= JOB =
Type the listing below out again exactly. No images.

= EXCERPTED DATA =
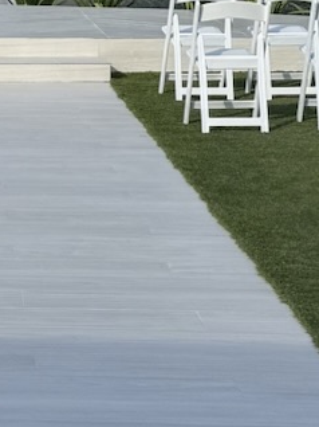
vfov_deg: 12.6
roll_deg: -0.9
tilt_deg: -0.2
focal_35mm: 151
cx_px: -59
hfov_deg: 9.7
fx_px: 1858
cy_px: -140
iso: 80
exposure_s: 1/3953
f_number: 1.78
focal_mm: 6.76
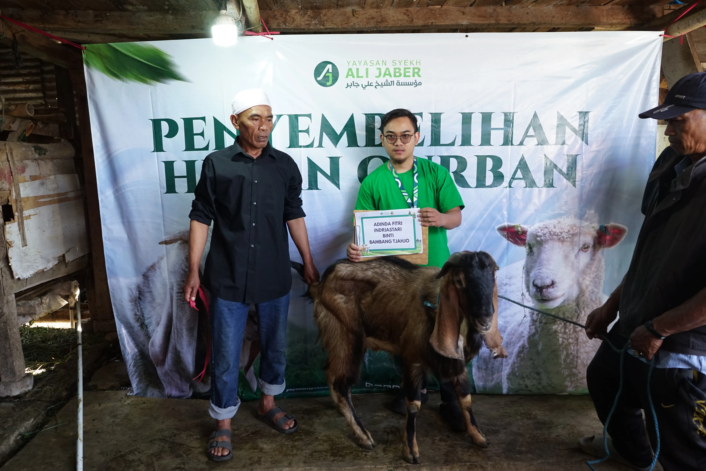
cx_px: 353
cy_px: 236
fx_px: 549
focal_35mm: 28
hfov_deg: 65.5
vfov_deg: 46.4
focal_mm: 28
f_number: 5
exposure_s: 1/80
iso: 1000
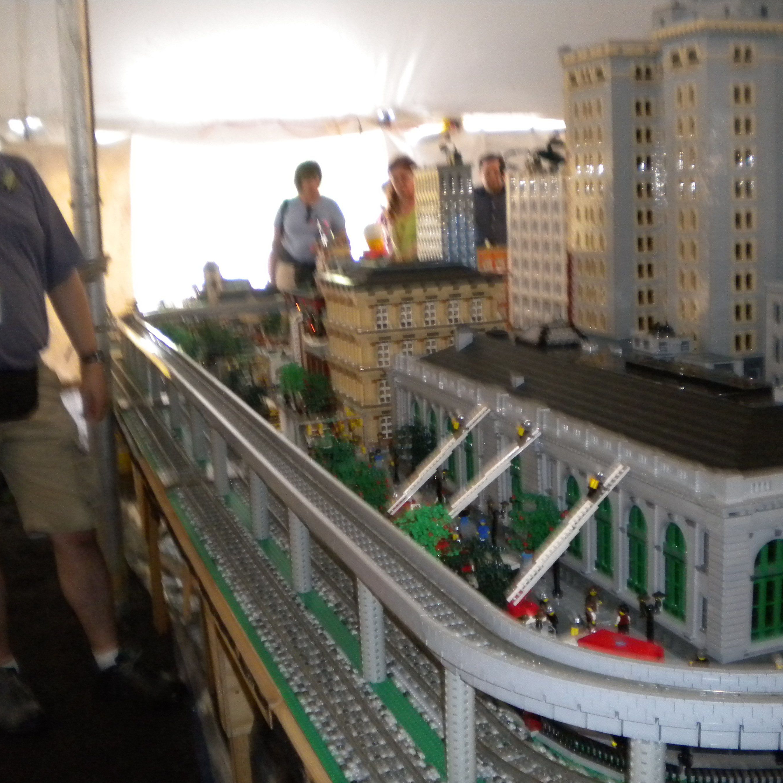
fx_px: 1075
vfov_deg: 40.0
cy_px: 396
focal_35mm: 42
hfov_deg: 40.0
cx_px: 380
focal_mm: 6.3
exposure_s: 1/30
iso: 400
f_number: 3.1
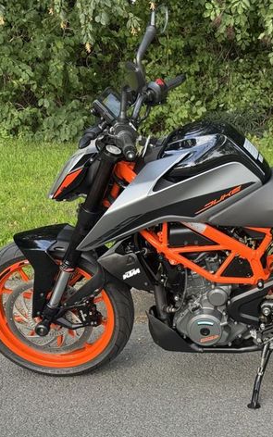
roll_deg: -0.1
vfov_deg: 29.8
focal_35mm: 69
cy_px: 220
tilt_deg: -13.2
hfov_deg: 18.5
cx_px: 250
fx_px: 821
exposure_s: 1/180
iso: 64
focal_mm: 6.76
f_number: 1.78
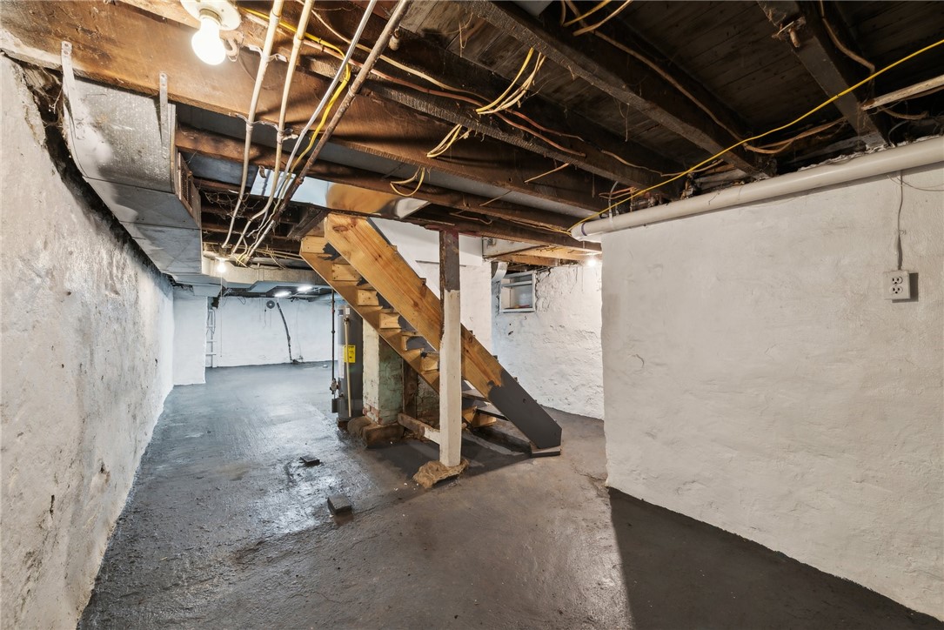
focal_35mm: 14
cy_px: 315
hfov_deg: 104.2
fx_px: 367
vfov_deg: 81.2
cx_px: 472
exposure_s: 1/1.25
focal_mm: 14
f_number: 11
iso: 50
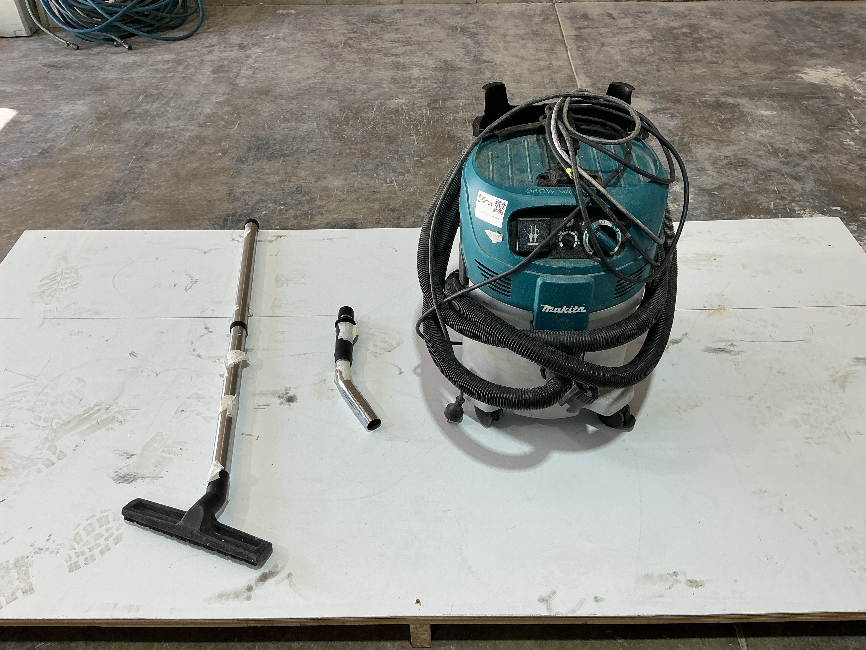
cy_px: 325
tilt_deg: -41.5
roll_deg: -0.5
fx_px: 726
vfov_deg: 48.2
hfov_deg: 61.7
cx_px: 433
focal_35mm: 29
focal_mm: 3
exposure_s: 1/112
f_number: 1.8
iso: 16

= EXERCISE ANSWER =
vfov_deg: 12.6
roll_deg: -0.9
tilt_deg: -0.2
focal_35mm: 151
cx_px: -59
hfov_deg: 9.7
fx_px: 1858
cy_px: -140
iso: 80
exposure_s: 1/3953
f_number: 1.78
focal_mm: 6.76
cx_px: 353
cy_px: 236
fx_px: 549
focal_35mm: 28
hfov_deg: 65.5
vfov_deg: 46.4
focal_mm: 28
f_number: 5
exposure_s: 1/80
iso: 1000
fx_px: 1075
vfov_deg: 40.0
cy_px: 396
focal_35mm: 42
hfov_deg: 40.0
cx_px: 380
focal_mm: 6.3
exposure_s: 1/30
iso: 400
f_number: 3.1
roll_deg: -0.1
vfov_deg: 29.8
focal_35mm: 69
cy_px: 220
tilt_deg: -13.2
hfov_deg: 18.5
cx_px: 250
fx_px: 821
exposure_s: 1/180
iso: 64
focal_mm: 6.76
f_number: 1.78
focal_35mm: 14
cy_px: 315
hfov_deg: 104.2
fx_px: 367
vfov_deg: 81.2
cx_px: 472
exposure_s: 1/1.25
focal_mm: 14
f_number: 11
iso: 50
cy_px: 325
tilt_deg: -41.5
roll_deg: -0.5
fx_px: 726
vfov_deg: 48.2
hfov_deg: 61.7
cx_px: 433
focal_35mm: 29
focal_mm: 3
exposure_s: 1/112
f_number: 1.8
iso: 16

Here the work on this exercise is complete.